And I will be exhausted.  Death has a way of sucking the life out of people.

In seminary, I took a preaching class on funerals and weddings.  We covered funerals first.  Each of the students got to pick the circumstances and then preach a funeral sermon.   There were 27.  We listened to them all in one day.  That’s a lot of funeral sermons.

And we were overachievers too.  Of the 27, eight were suicide sermons, one mass shooting, and a bunch other odd funerals.  There were a few “normal” funerals too.  They were actually a pleasant reprieve from the heaviness of us overachievers that wanted to challenge ourselves.

Listening to 27 funerals was a challenge.  By the end of the day, we were exhausted and drained.  But at the same time, we heard the promise of God over and over again.  It was undeniable.

I feel that at the end of the day today, the same will be true.  Death sucks, but it is not the end of the story.  It is not the end of our story.  It is the time in which we get to hear about God’s promises for us.  We get to hear the reality of death in our midst and the hoped for promise of resurrection.

These messages are important.  We shouldn’t ignore death or pretend that death hasn’t struck.  Instead, we need to acknowledge that death is in our presence.  But death doesn’t have the final say.  Jesus made sure of that.  And that means that there is more to this day than just sadness.  We mourn because the person we cared for and love is no longer alive and walking with us daily.  But we hope for a promised future in which death will be no more.  A future when pain will be more.  A future where God has transformed and renewed not just us, but all of creation, and come down out of heaven to dwell with us forevermore.

When I conduct funerals, I love to use the passage from Revelation 21 that speaks to this.

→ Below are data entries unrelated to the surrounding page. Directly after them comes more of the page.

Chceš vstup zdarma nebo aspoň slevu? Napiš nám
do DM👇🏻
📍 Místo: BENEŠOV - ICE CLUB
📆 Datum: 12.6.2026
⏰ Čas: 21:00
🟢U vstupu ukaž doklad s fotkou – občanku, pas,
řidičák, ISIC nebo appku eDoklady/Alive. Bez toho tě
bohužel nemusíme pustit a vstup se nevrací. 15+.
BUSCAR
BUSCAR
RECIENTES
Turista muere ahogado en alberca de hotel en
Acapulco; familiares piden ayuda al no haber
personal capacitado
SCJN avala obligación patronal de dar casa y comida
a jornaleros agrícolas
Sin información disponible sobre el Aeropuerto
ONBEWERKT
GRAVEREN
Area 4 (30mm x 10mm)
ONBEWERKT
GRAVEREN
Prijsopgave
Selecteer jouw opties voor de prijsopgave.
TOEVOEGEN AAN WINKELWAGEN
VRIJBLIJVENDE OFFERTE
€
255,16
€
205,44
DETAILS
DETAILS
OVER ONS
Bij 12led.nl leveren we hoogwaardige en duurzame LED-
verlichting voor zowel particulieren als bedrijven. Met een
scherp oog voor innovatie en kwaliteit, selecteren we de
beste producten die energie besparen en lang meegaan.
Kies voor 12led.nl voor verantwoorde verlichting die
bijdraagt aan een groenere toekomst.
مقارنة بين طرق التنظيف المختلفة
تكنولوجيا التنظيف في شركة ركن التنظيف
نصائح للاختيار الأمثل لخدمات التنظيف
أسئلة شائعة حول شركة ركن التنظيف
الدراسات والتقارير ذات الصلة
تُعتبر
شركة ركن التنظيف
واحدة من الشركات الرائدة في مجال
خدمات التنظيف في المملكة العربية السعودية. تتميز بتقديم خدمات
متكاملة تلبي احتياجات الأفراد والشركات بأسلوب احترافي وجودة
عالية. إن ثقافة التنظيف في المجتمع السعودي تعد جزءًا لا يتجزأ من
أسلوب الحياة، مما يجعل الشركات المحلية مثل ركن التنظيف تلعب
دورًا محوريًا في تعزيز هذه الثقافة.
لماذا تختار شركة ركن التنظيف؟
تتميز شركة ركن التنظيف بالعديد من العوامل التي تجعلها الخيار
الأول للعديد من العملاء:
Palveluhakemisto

It is one of the most hopeful passages of Scripture.  It paints a picture of what eternal life will be about – timelessness with the full presence of God.  And God doing what God has always done – God coming to creation yet again.  We don’t escape creation.  We are transformed and renewed with creation and dwell with God forever.

Death sucks, but the promise of resurrection gives us hope.  That doesn’t take away the pain and mourning.  Death means there is separation between loved one.  But in resurrection we look forward to a time when we will be reunited.  Thank God for this.